Vic Russell was full of information. Apparently, the foreign man who created the sugar lamb arrived here some time after the war. He got a job in Seligman’s Grocer Shop. He worked there for many years and was well known for his confectionary, and especially for little animals made of sugar. The old Seligman befriended the stranger, and after he passed on, “Uncle Sam,” as he was known to the village people (because the rest of his name was unpronounceable) inherited the business. But Uncle Sam was not really interested in the grocery trade, and retired. But he still lived here, and sometimes made his sugar creations on demand.
“Do you think I could see him?” I asked breathlessly.
Vic Russell looked at me strangely, but did not ask any questions, later he said, “Maybe it is not accident after all that you’re here?”
The little house on the dusty road had a tiny garden full of marigolds, and one sad looking cypress tree. Vic Russell knocked at the door and we waited for a long time.
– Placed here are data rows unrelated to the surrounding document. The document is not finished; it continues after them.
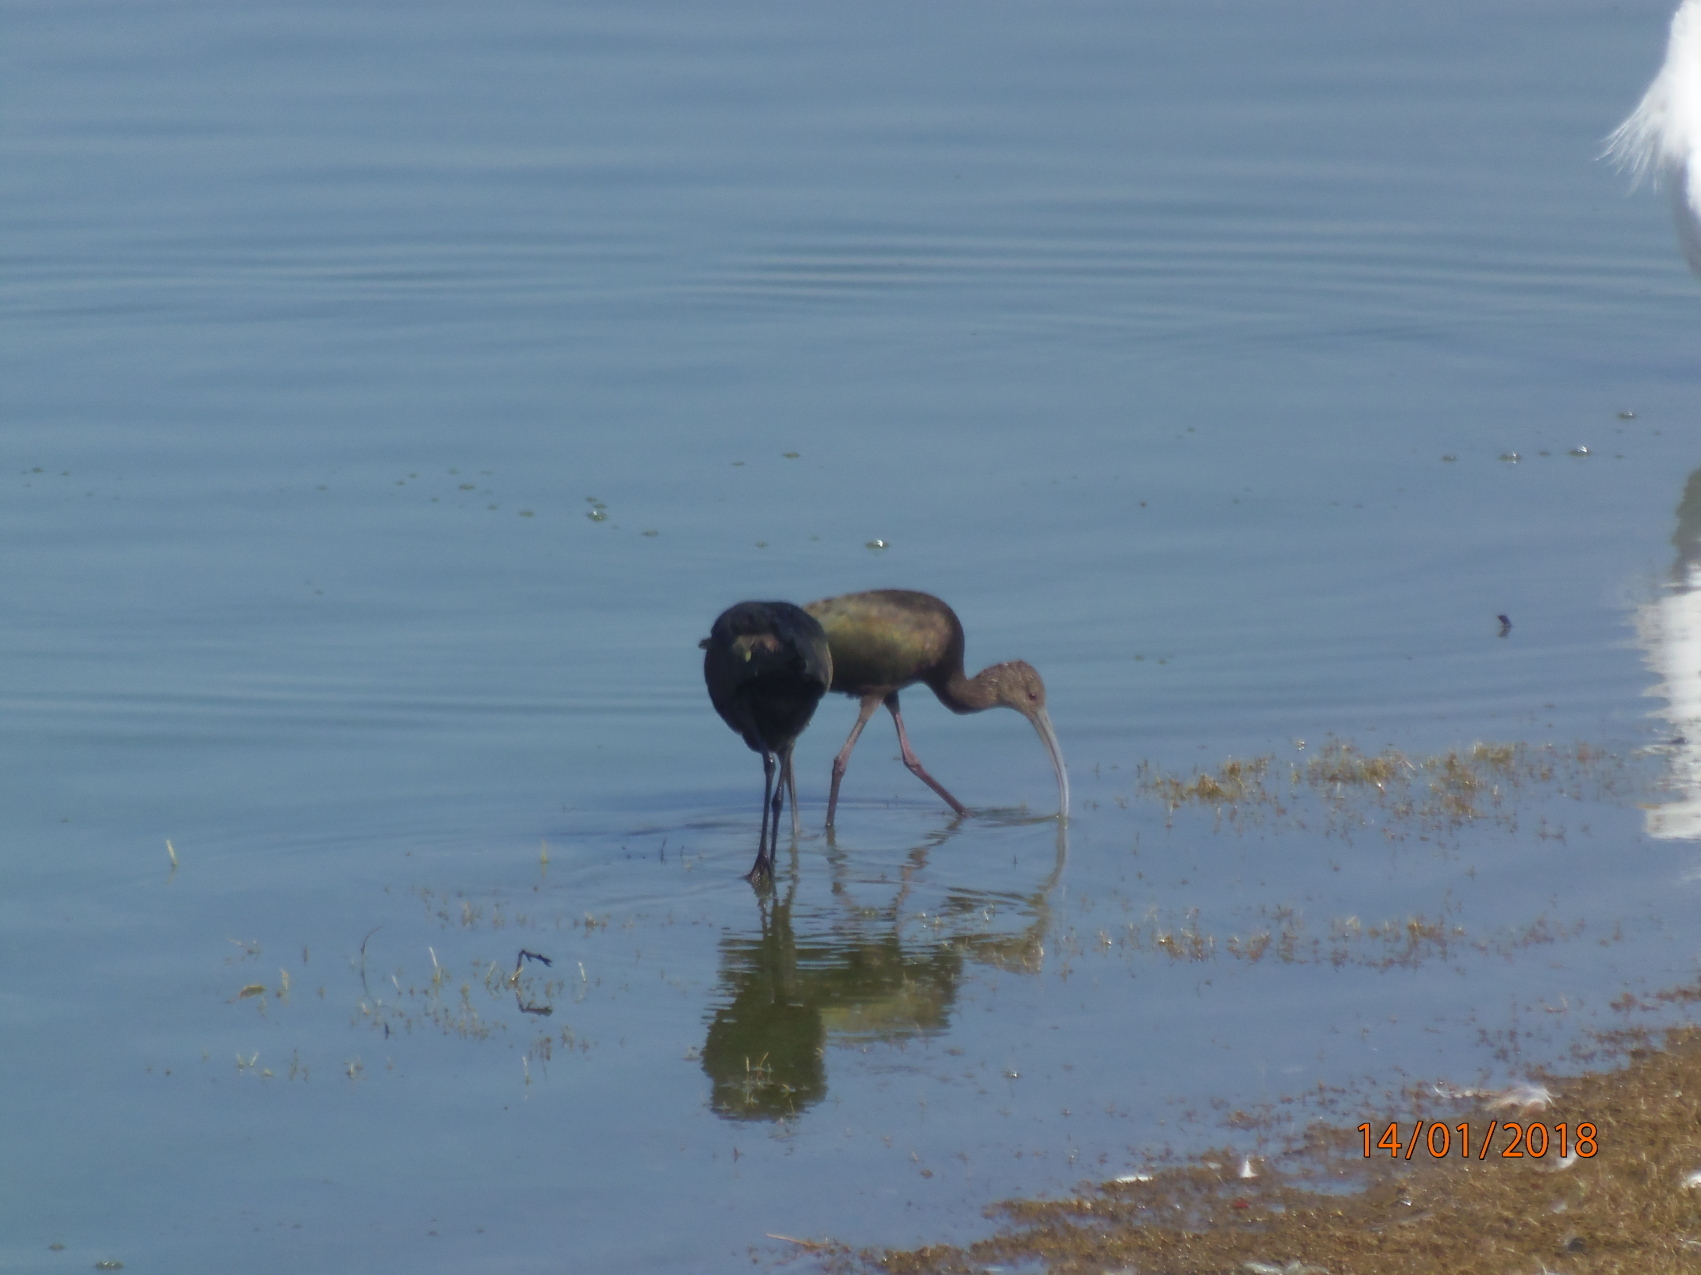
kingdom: Animalia
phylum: Chordata
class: Aves
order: Pelecaniformes
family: Threskiornithidae
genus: Plegadis
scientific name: Plegadis chihi
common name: White-faced ibis
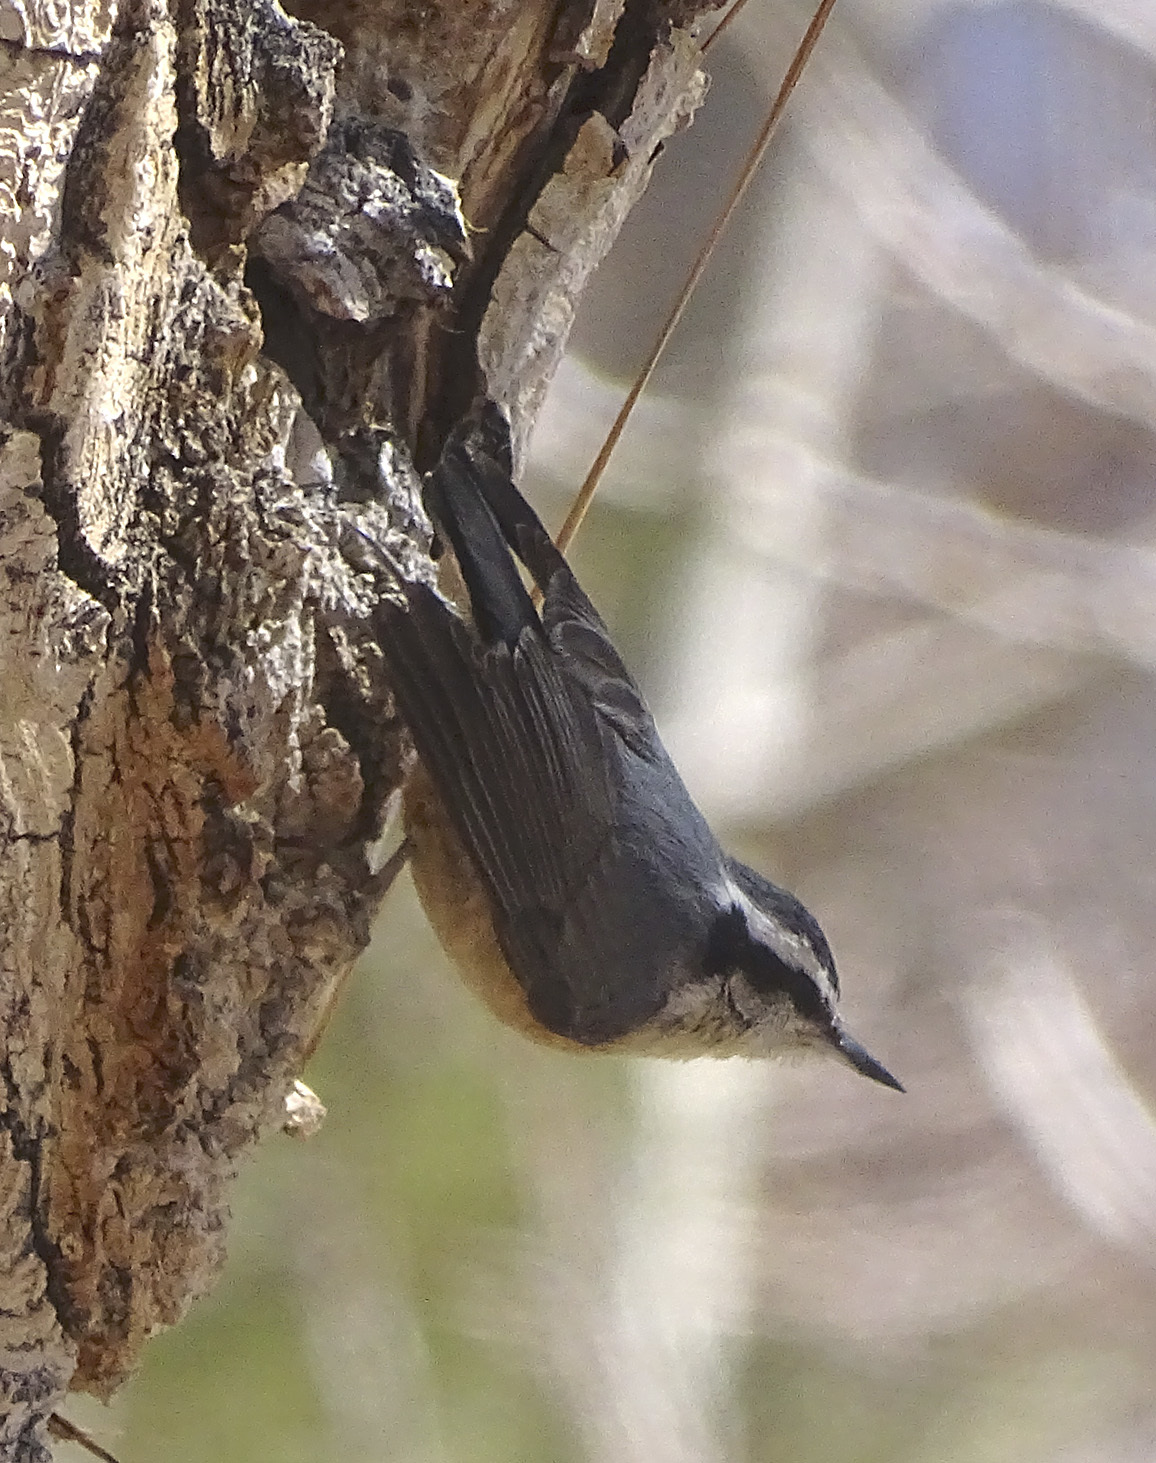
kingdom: Animalia
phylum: Chordata
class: Aves
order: Passeriformes
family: Sittidae
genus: Sitta
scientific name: Sitta canadensis
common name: Red-breasted nuthatch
Finally the door was opened, and an old man appeared looking at us with bewilderment. Russell (with his friendly way) introduced me as a, “Young lady,” from Cape Town who wished to meet him, and the man relaxed and exchanged some pleasantries with Vic. I kept watching the old man. He was very stooped and thin. His skin was very white, as if he had never been in the sun. His hair must have been red once, but now it was yellowish white. When he turned to me I saw his eyes, there was so much sadness in them that I felt like crying. I still had my doubts, though my heart was racing faster and faster, and I was afraid I would burst out crying at any moment now. The old man watched me attentively; surely he should have recognized me by now? But he just kept looking at me as if waiting for me to say something. I stretched out my hand and stammered, “My name is Wanda Zuckermann.”
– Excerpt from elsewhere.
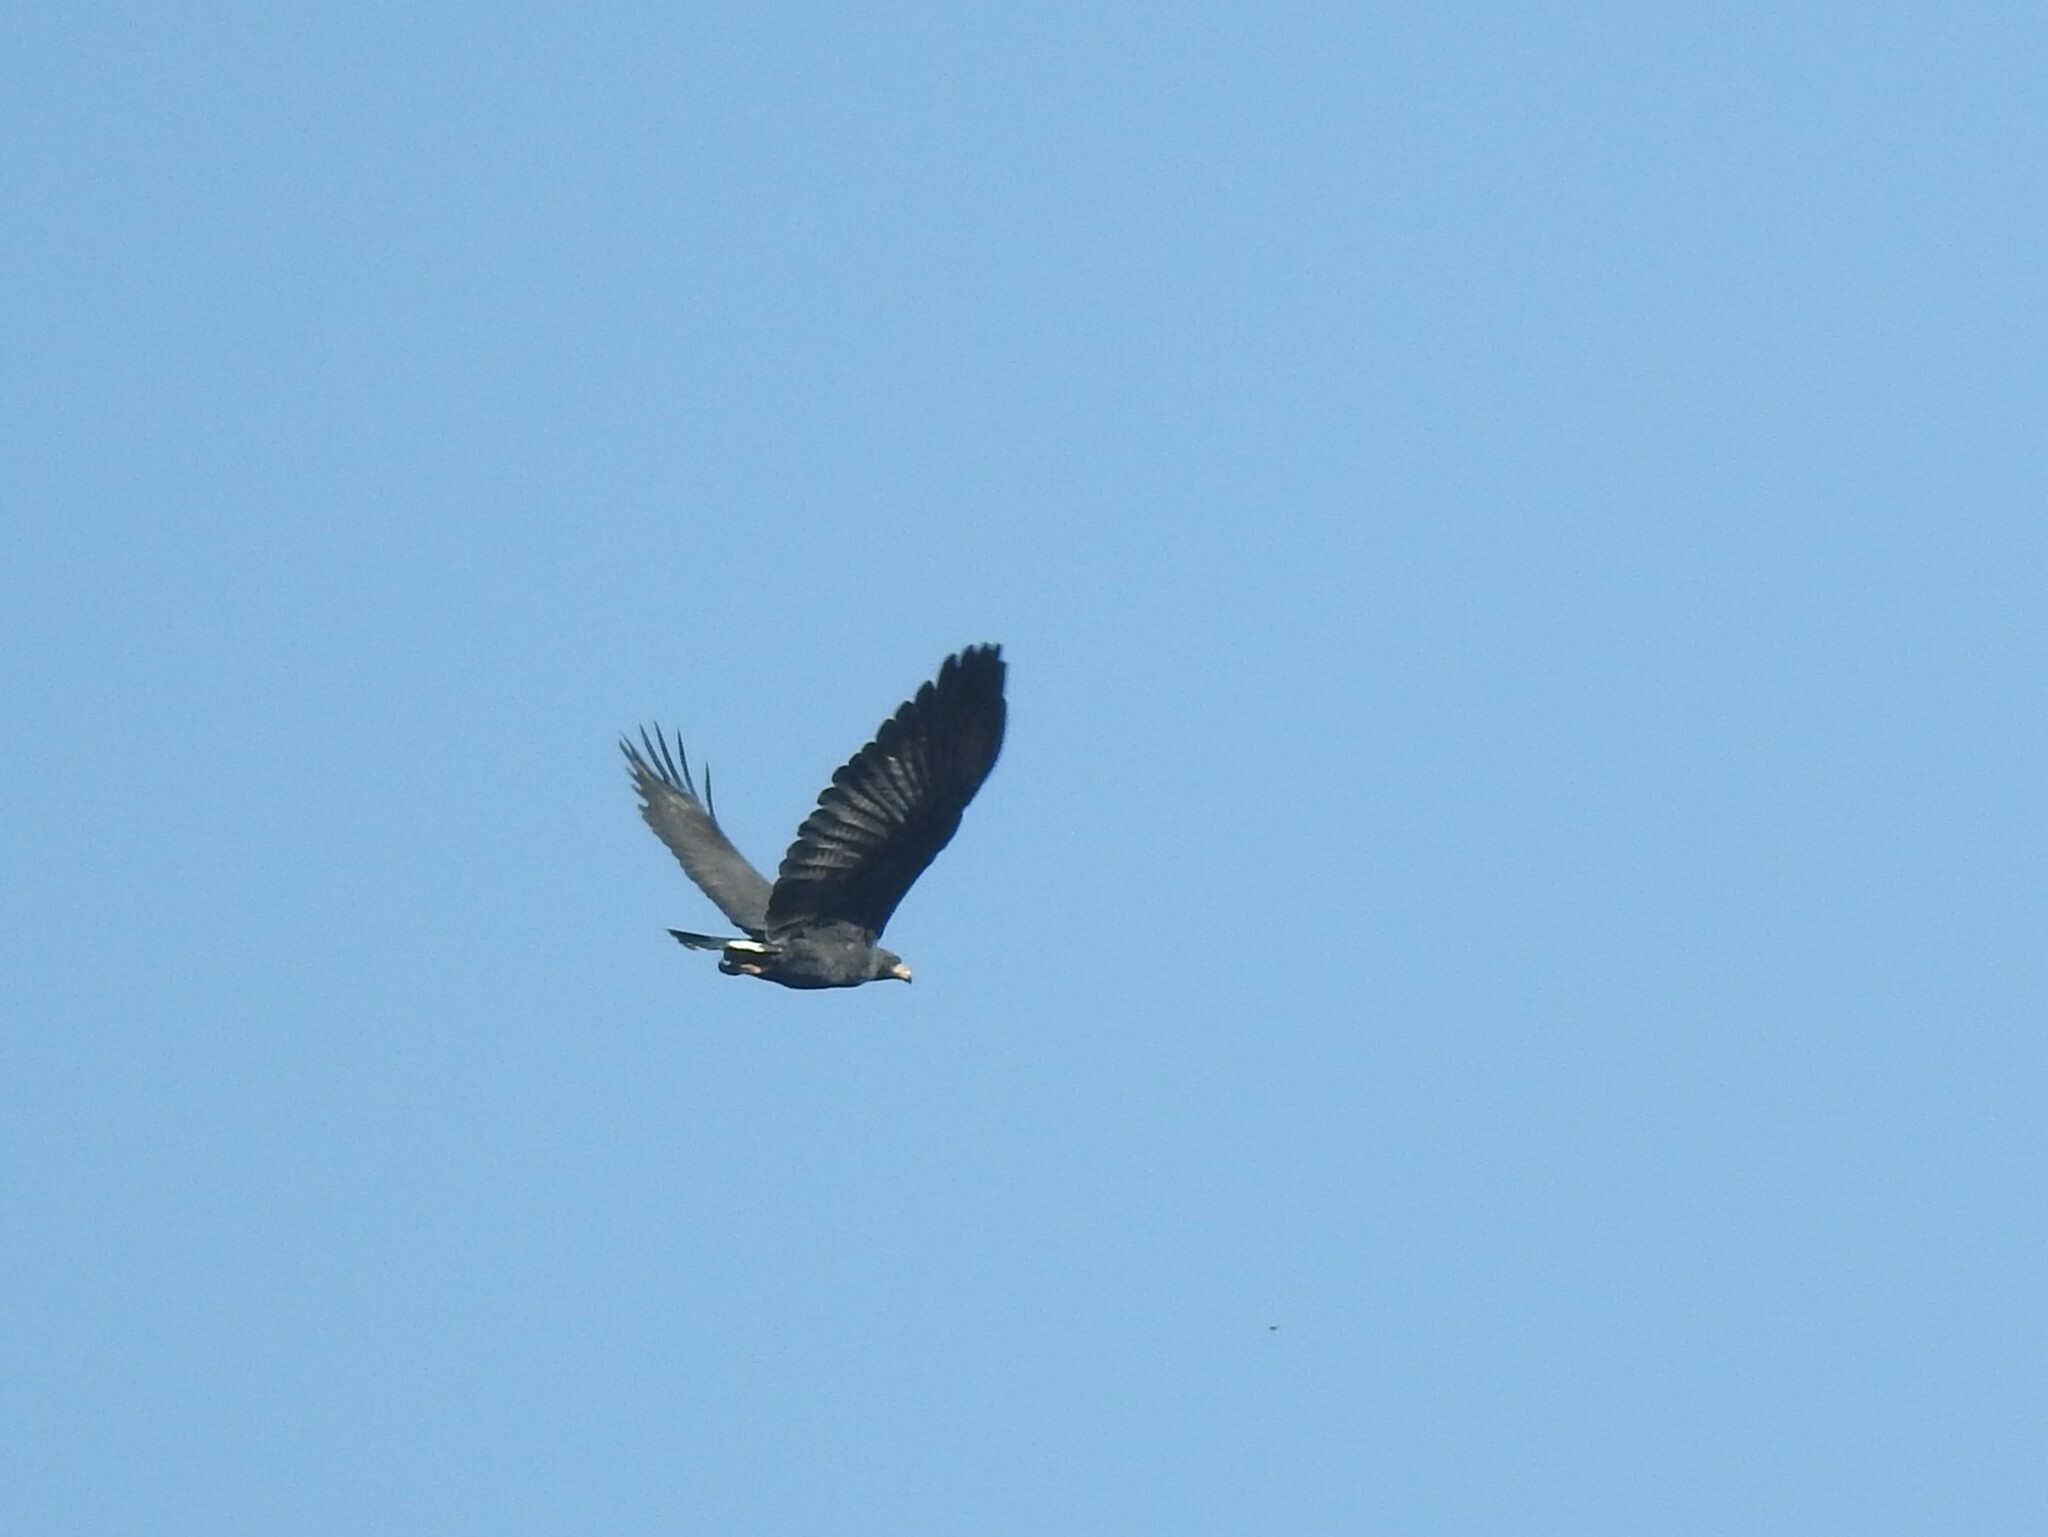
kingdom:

The old man bowed politely and said very distinctly, “I’m Samuel Cukiernik, please to meet you, young lady.”
I gasped and shouted at him. “Didn’t you have a daughter by the name Wanda who you lost in a sewage canal?” I burst into tears, hiccupping and shouting at him, I accused him of not recognizing me. I had waited for this moment all my life.
My poor father, when he finally understood that he had acquired a fifty year old daughter, his happiness was beyond description. He refused to part with me for even one day. The result was that I sold my apartment in Cape Town, and moved in with him. I stayed with him for many happy years, never bored with each other, and always remembering the wonderful way we were brought together. How could I have possibly known that day, that seemingly insignificant event, the slipping of my clutch, was just waiting to change the course of my life? Was it a coincidence which brought on this sequence of events? Or was it Divine Power that guided my movements that day in a small Karoo town?